Togliti i vestiti sporchi

Ma il padre disse ai suoi servi: “Presto, portate qui la veste più bella e rivestitelo, mettetegli un anello al dito e dei calzari ai piedi; portate fuori il vitello ingrassato, ammazzatelo, mangiamo e facciamo festa, perché questo mio figlio era morto ed è tornato in vita; era perduto ed è stato ritrovato”. E si misero a fare gran festa. (Luca 15:22-24)

Questo brano racconta che, nonostante il Padre fosse contento del ritorno del figliuol prodigo, prima di mettergli l’anello al dito, prima di dargli sandali nuovi e preparagli una festa, gli cambiò i vestiti sporchi.

Se non lasciamo che sia tolta l’iniquità dai vestiti che indossiamo, non possiamo aspettarci che Dio ci doni un anello e ci metta dei calzari, e che risponda alle nostre preghiere.

Iniquità è tutto ciò che è sporco, immondo, immorale, ingiusto, sbagliato, carnale.
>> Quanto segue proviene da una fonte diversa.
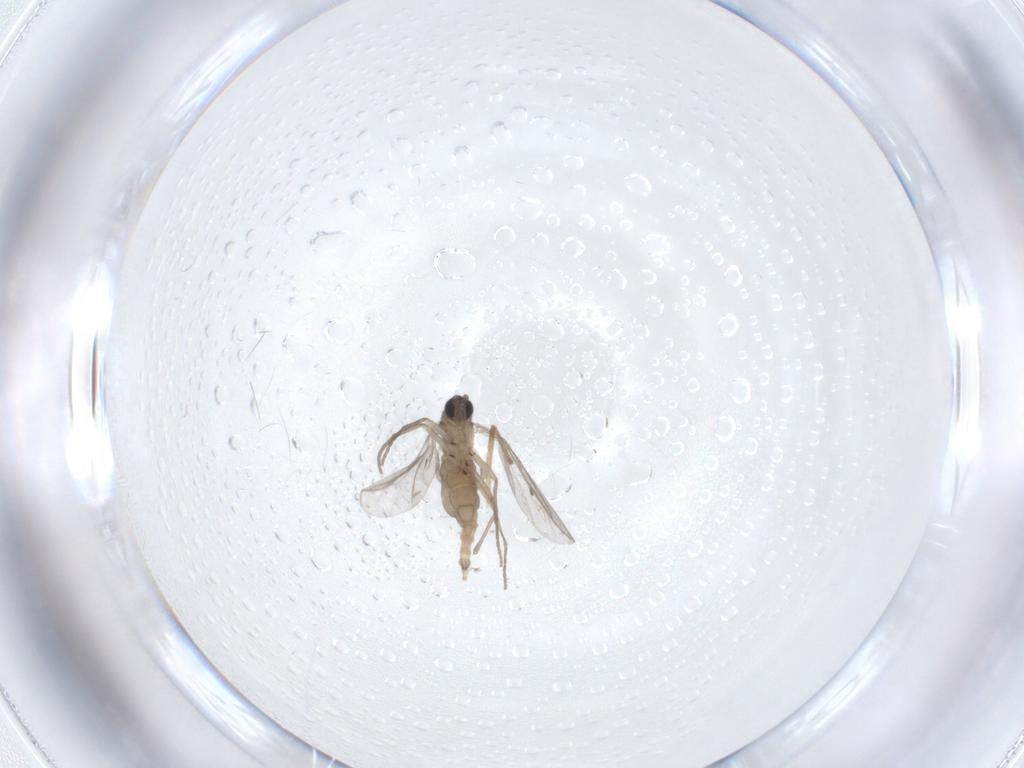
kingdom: Animalia
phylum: Arthropoda
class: Insecta
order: Diptera
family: Sciaridae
Riguarda le azioni, le parole e i pensieri che hai conservato nella tua mente. Infatti, Gesù ha detto che si può essere adulteri persino con il pensiero.
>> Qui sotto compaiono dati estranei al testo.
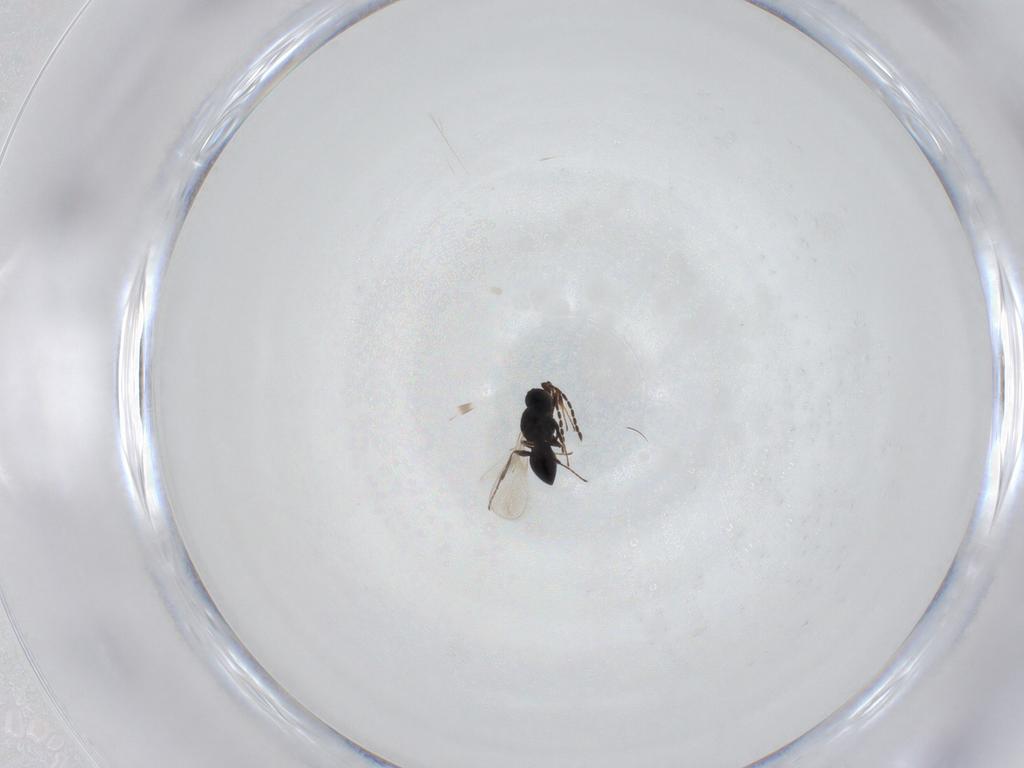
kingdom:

C’è gente che non si arrende al fatto che Dio vede tutto, e che il diavolo, il nostro avversario, utilizza i peccati nascosti per resistere al Figlio di Dio, in modo da privarci dalla Sua benedizione.

Sai perché non ti arriva la risposta che cerchi? Perché la Bibbia dice che è inefficace e inutile la preghiera di chi ha il cuore sporco. L’unica soluzione, se vogliamo che Dio ci ascolti, è togliersi di dosso il vestito sporco, pulirsi, confessare il nostro peccato al Signore.

Fallo oggi! Lascia che Gesù ti tolga i vestiti sporchi e venga ad abitare nel tuo cuore, così Dio aprirà i cieli sulla tua vita!